Cover image: Kofi Annan meets with high-school students in Kabul, Afghanistan, in January 2002. Copyright © Chien-min Chung/Getty Photos
Foreword
Kofi Annan spoke to us all. This conference, devoted both to his legacy and to the lessons it offers for the UN’s future, illustrated that fact. Many of those who contributed had worked with him and shared recollections of his personal affection and attention.
The power of his personality, still so evident at the conference, might suggest his success was just one of character – a disarming, engaging manner in an angry world. However, what this conference demonstrated was that this warmth and dignity in his personal dealings went so much wider. His ability to speak to the peoples of the United Nations – across barriers of race and religion and conflict, whether rich or poor, young or old, woman or man – made him a universal figure. A communicator-general.
His leadership of the UN came at a moment of hope, after the Cold War, and was buoyed by that ambition until 9/11 and the wars in Iraq and Afghanistan that followed it. He presided over a period of expansive ambition in multilateralism, when he could seed new initiatives such as the Millennium Development Goals, the Global Fund against HIV/AIDS and other communicable diseases, cooperation with the private sector, a dramatic expansion of peacekeeping operations and a relaunch of the UN’s human rights work, among others. Yet as secretary-general he also later had to battle the aftermath of 9/11 and its wars, the early beginnings of a retreat from multilateralism, and the return to suspicion and hostility among major powers.

> _What the exercise asks_:
Continue the foreword about Kofi Annan above, starting right after its last sentence.

> _Recorded information_:
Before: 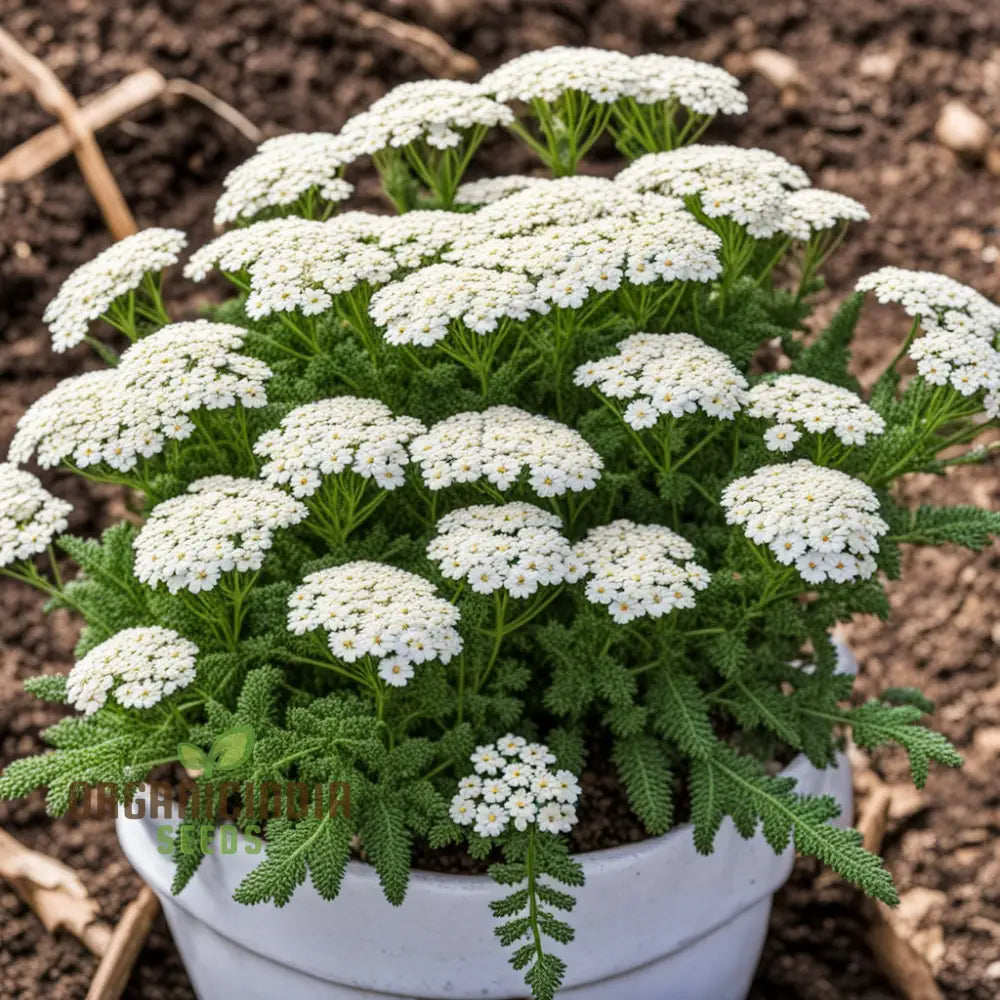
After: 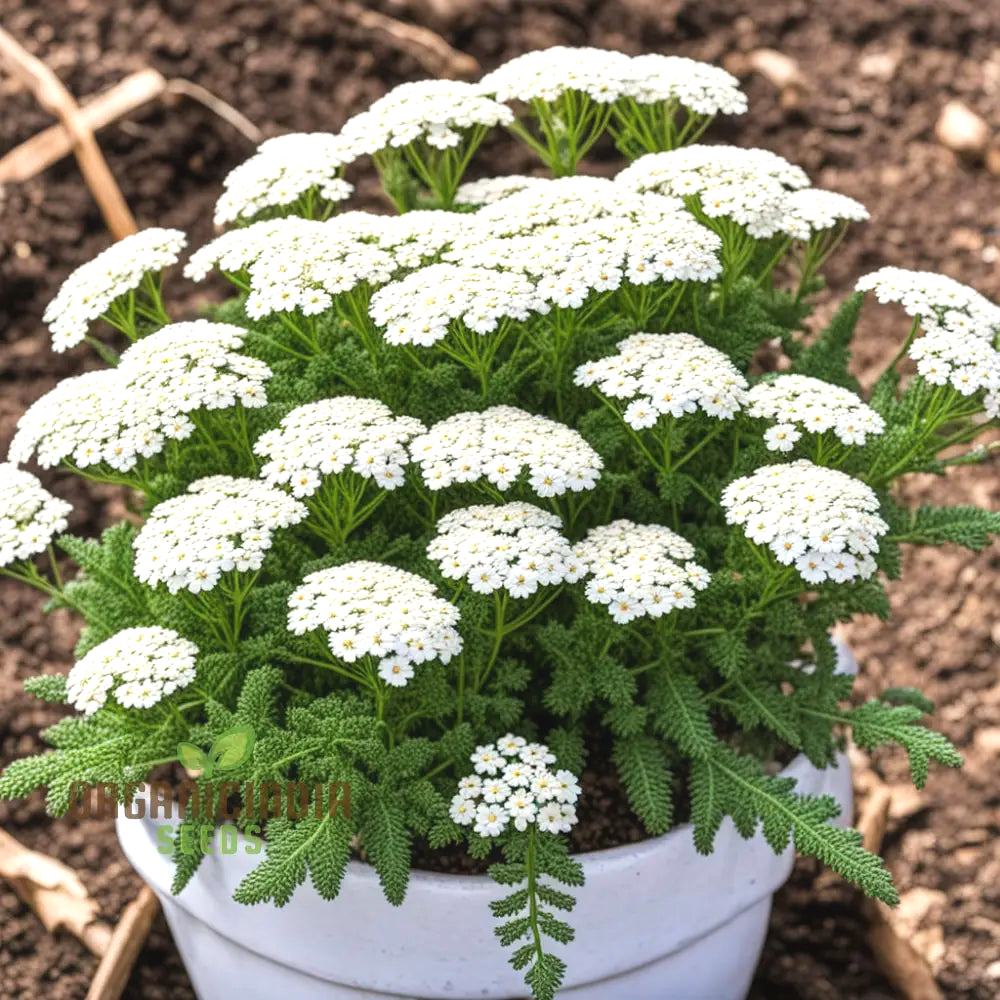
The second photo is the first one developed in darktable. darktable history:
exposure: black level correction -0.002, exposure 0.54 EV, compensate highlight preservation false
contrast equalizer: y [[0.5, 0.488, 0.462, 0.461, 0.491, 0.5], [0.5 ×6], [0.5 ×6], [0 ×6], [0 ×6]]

> _Response below_:
The UN and its secretary-general are never free agents. As the first secretary-general to have risen through the ranks, he knew better than any that the UN’s ambitions are constrained by its member states. A great secretary-general can challenge member states to do more, but ultimately cannot resist them when the tide turns against international engagement. As he often observed, you cannot change the wind but you can bend the sail. His was the art of the possible.
Participants pointed to a confluence of challenges that today are putting the hard-won gains of the Annan era, and indeed the future of the rules-based international system, at risk. These challenges are:
- Environmental – as seen in the greater urgency and impact of the climate crisis, biodiversity loss, the health impacts of pollution etc.
- Economic – as seen in the 2008 global financial crisis, the causes of which have yet to be addressed, and the consequences of which continue to be felt by the poorest among us.
- Social – the fraying of the social contract due to the inability of governments to guarantee jobs for citizens, address inequalities or manage globalization, and a growing disconnect between publics and their leaders and institutions.
- Political – a resurgence in violence (e.g. the fact that civilian casualties are on the rise after many decades of falling, a spike in extremism, homicides overtaking conflict deaths), the backlash on human rights and gender equality, greater multipolarity and polarization, and big-power tensions.
The above challenges are unfolding in the context of mega-trends – for example, around demography, mobility and technology – that are creating serious challenges for multilateralism precisely when it is needed the most. We see the reneging on commitments, and more emphasis on ‘mini-lateralism’ and ad hoc policymaking.
As the UN approaches its 75th anniversary in 2020, there are opportunities for progress, but they require cooperation within and across borders, sectors and generations.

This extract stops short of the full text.